Here’s one thing Americans can agree on — they would rather work for an employee-owned company than for shareholders or the government, according to a new analysis by the Rutgers Institute for the Study of Employee Ownership and Profit Sharing.
The institute proposed the question for the General Social Survey and announced results Friday at the ESOP Association National Conference in Washington, D.C.
The survey of 1,500 working Americans found nearly three-fourths (72%) who identify as Republican, Democrat or Independent said they would prefer working for a company with employee share ownership over one owned by investors (19%) or the state (9%).
“Americans disagree about a lot of things, but this is not one of them,” Joseph Blasi, director of the Rutgers institute, said. “Democrat or Republican, female or male, black or white, union or nonunion, a majority of respondents said they prefer to work for a company with employee share ownership. It is rare to find such a national consensus on anything.”
The survey found:
- Given a choice between two similar jobs, 61% said they prefer to work for a company that shares ownership or profits over one that does not;
- 38% of respondents said they are more likely to purchase goods or services from a firm with employee share ownership. Just 8% were less likely to do so.

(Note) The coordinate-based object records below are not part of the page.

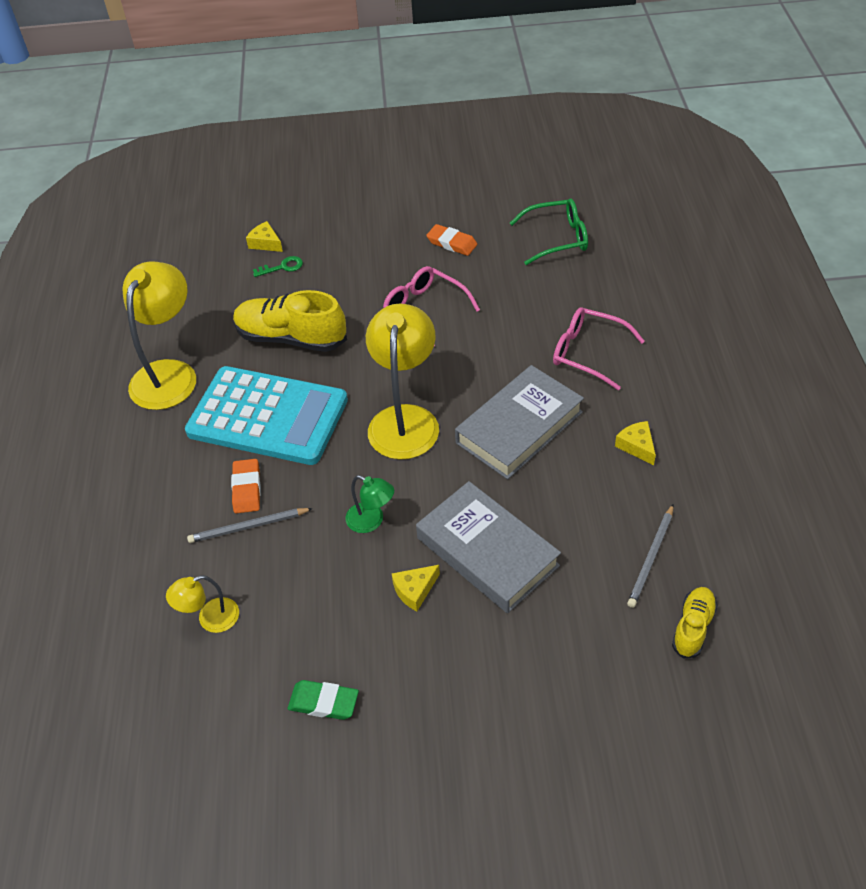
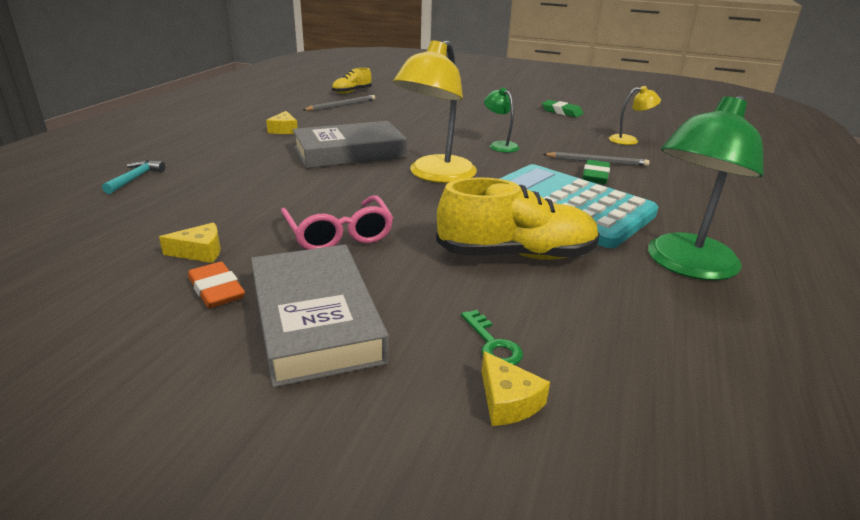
camera: 160 degrees left, 20 degrees down
yellow lamp [122,261,196,410] -> green lamp [648,95,763,280]
orange eraser [231,459,261,513] -> green eraser [582,160,610,184]
yellow shoe [233,290,347,352] -> yellow shoe turned 45 degrees counterclockwise [436,177,600,260]
green key [253,256,303,277] -> green key turned 120 degrees counterclockwise [461,310,523,365]
yellow cheese [391,565,440,611] -> yellow cheese moved to [159,222,221,263]
grey book [416,481,561,613] -> grey book moved to [251,245,389,388]
green glasses [510,198,588,265] -> none
pink glasses [553,307,645,390] -> none
none -> turquoise hammer [102,160,165,194]

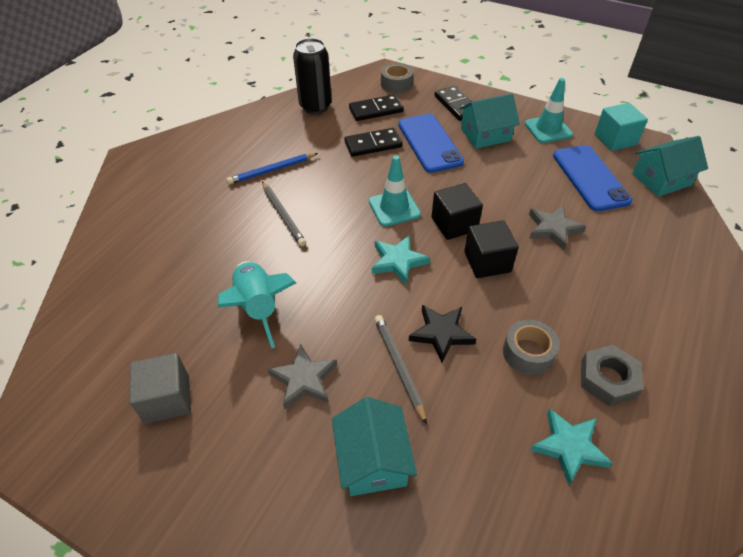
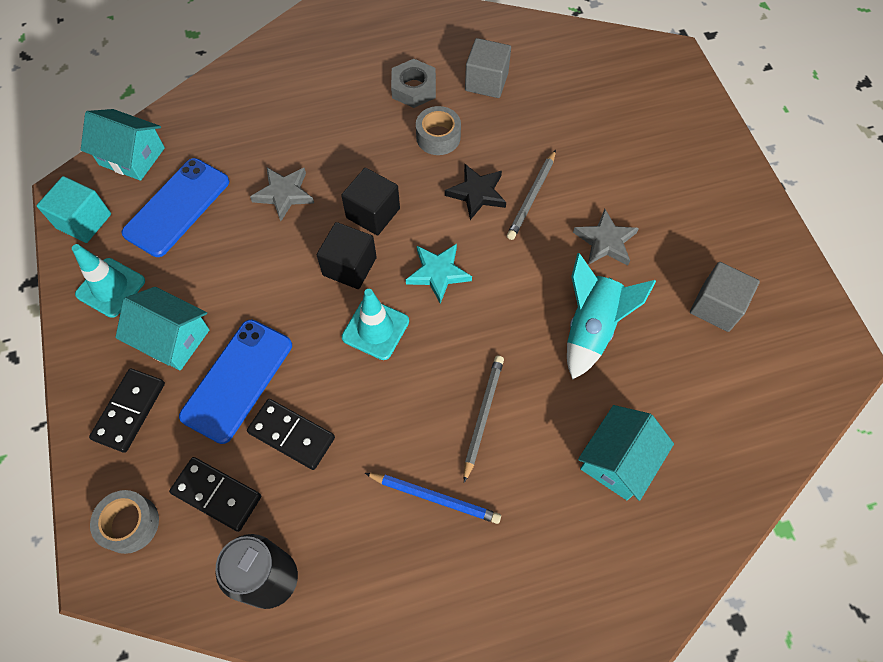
camera: 135 degrees left, 15 degrees up
turquoise house [332,397,417,496] -> turquoise house moved to [578,405,674,501]
turquoise star [531,408,613,486] -> grey cube [465,38,511,98]

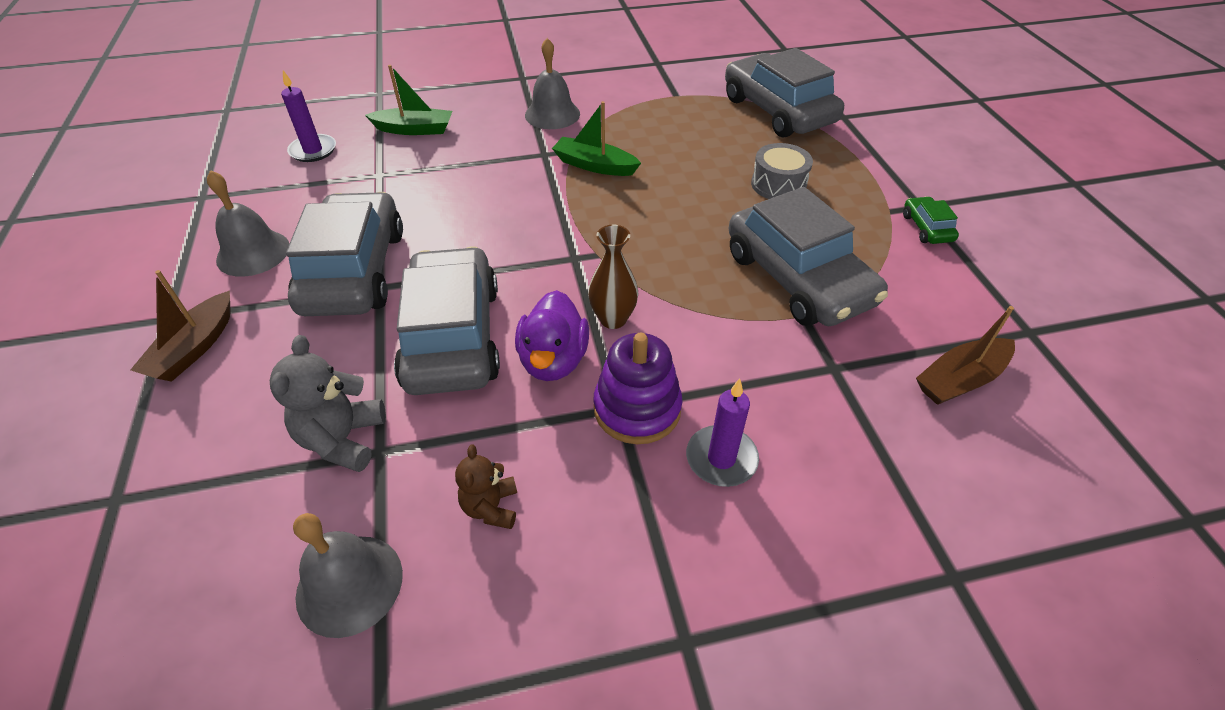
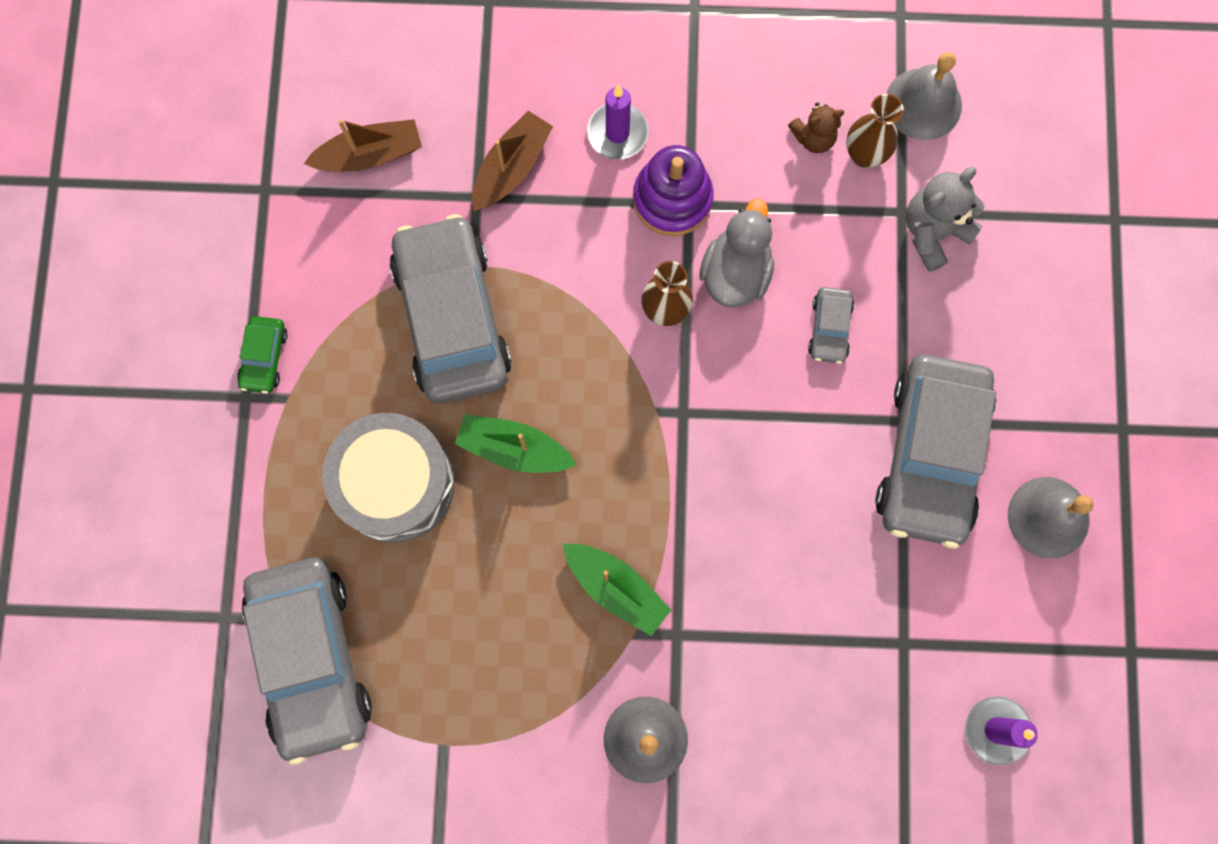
camera: 165 degrees left, 30 degrees up
brown boat [130,270,231,382] -> brown boat moved to [472,111,553,211]
grey teddy bear [270,335,386,472] -> grey teddy bear turned 150 degrees counterclockwise [906,167,985,272]
green boat [365,65,452,135] -> green boat moved to [455,414,577,473]
grey car [394,246,500,395] -> grey car [808,287,854,364], size x0.42
brown teddy bear [455,445,517,529] -> brown teddy bear turned 60 degrees clockwise [788,103,844,153]
purple duck [515,290,589,381] -> grey duck [699,199,774,308]
grey drum [751,143,813,199] -> grey drum [322,413,454,543], size x1.67
none -> brown vase [846,94,904,168]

The Rutgers analysis of the GSS survey found about 59 million private sector employees (47%) have ownership or profit shares at their workplace, up from 52 million (45%) in 2014.
Other facts and figures:
- The average worker who holds company stock has $75,205 in shares;
- The average, annual profit sharing and gain sharing bonuses are $13,000;
- The information/communications industry has the highest concentration of equity and profit shares;
- 20% of all blue collar, clerical and sales workers own some company stock.
Employee share ownership, the survey found, also brings with it greater job security.
Among workers who spent at least one year in a job with employee share ownership, 0.6% were laid off in the last year compared to 3.7% without employee share ownership.
“Employee share owners are six times less likely to be laid off,” Douglas Kruse, associate director of the Rutgers institute and former senior economist on the White House Council of Economic Advisers, said. “Employee share ownership may help to stabilize communities and the larger economy by maintaining employment and consumer purchasing power.”